TRY IT: What you return should be the complete data below, word for word, with no pictures in it.

Lens and sensor metadata
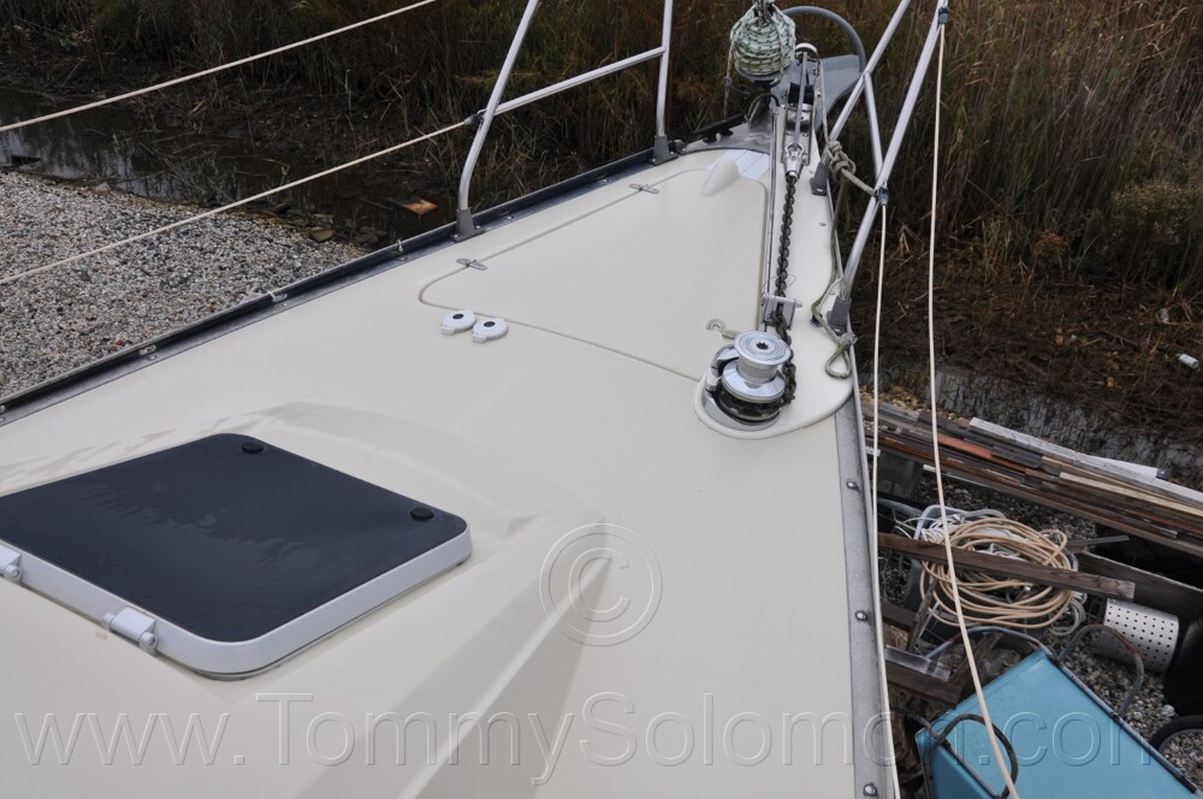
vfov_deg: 39.9
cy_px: 400
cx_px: 602
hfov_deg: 57.3
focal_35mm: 33
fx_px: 1101
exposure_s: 1/320
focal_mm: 22
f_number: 9
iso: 200
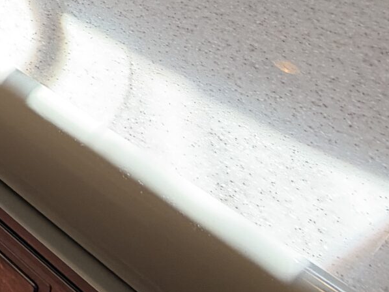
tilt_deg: -15.2
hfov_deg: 19.7
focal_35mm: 60
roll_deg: +0.7
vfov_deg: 18.4
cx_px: -366
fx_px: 674
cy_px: -253
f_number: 2.2
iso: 100
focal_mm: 2.22
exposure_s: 1/121
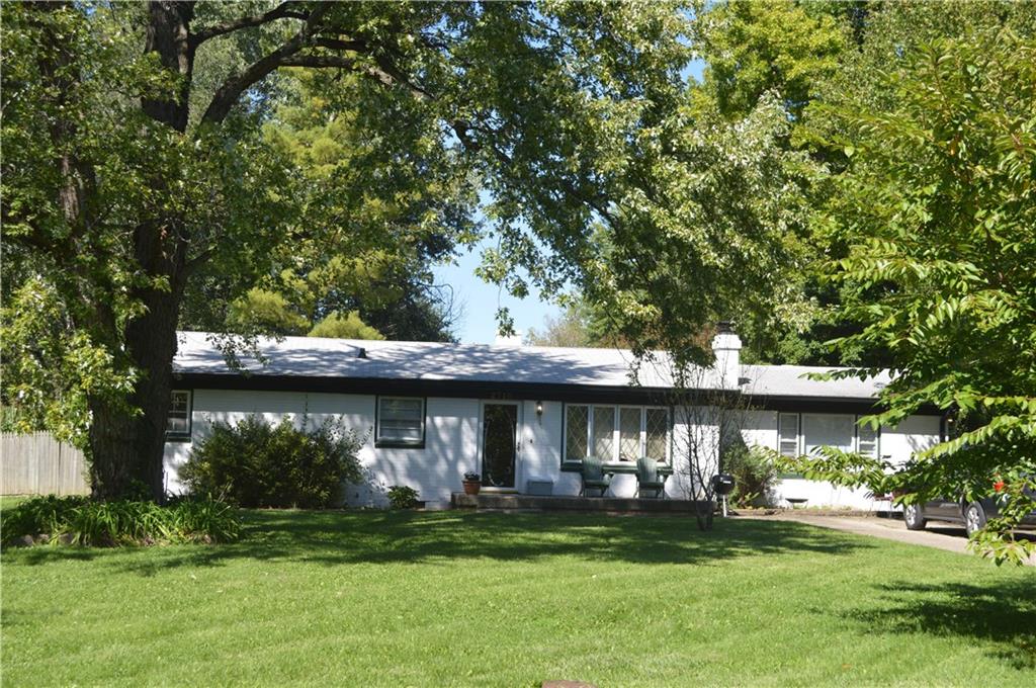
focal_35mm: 48
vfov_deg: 28.0
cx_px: 518
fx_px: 1380
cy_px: 344
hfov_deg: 41.2
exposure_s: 1/160
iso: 100
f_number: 6.3
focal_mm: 32
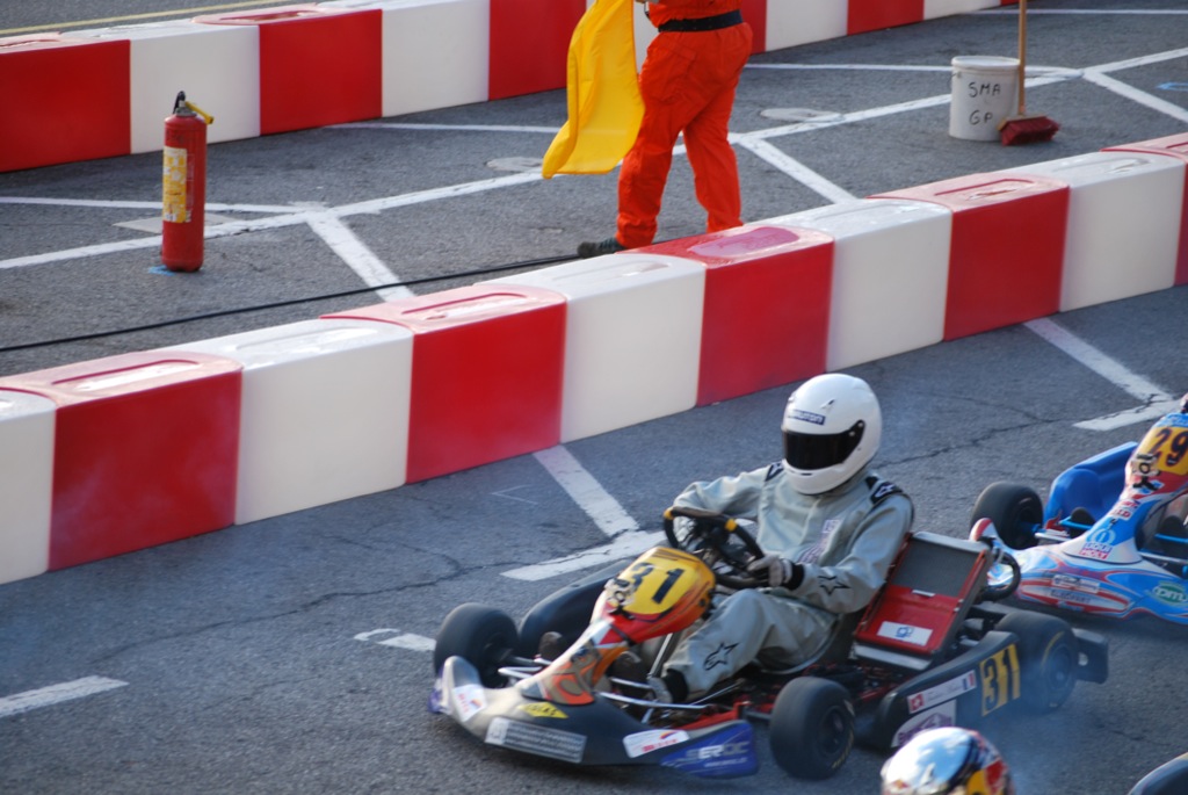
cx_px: 594
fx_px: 5203
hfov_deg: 13.0
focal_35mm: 158
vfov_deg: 8.7
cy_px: 398
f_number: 4.8
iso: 200
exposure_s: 1/250
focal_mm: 105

YOUR RESPONSE:
vfov_deg: 39.9
cy_px: 400
cx_px: 602
hfov_deg: 57.3
focal_35mm: 33
fx_px: 1101
exposure_s: 1/320
focal_mm: 22
f_number: 9
iso: 200
tilt_deg: -15.2
hfov_deg: 19.7
focal_35mm: 60
roll_deg: +0.7
vfov_deg: 18.4
cx_px: -366
fx_px: 674
cy_px: -253
f_number: 2.2
iso: 100
focal_mm: 2.22
exposure_s: 1/121
focal_35mm: 48
vfov_deg: 28.0
cx_px: 518
fx_px: 1380
cy_px: 344
hfov_deg: 41.2
exposure_s: 1/160
iso: 100
f_number: 6.3
focal_mm: 32
cx_px: 594
fx_px: 5203
hfov_deg: 13.0
focal_35mm: 158
vfov_deg: 8.7
cy_px: 398
f_number: 4.8
iso: 200
exposure_s: 1/250
focal_mm: 105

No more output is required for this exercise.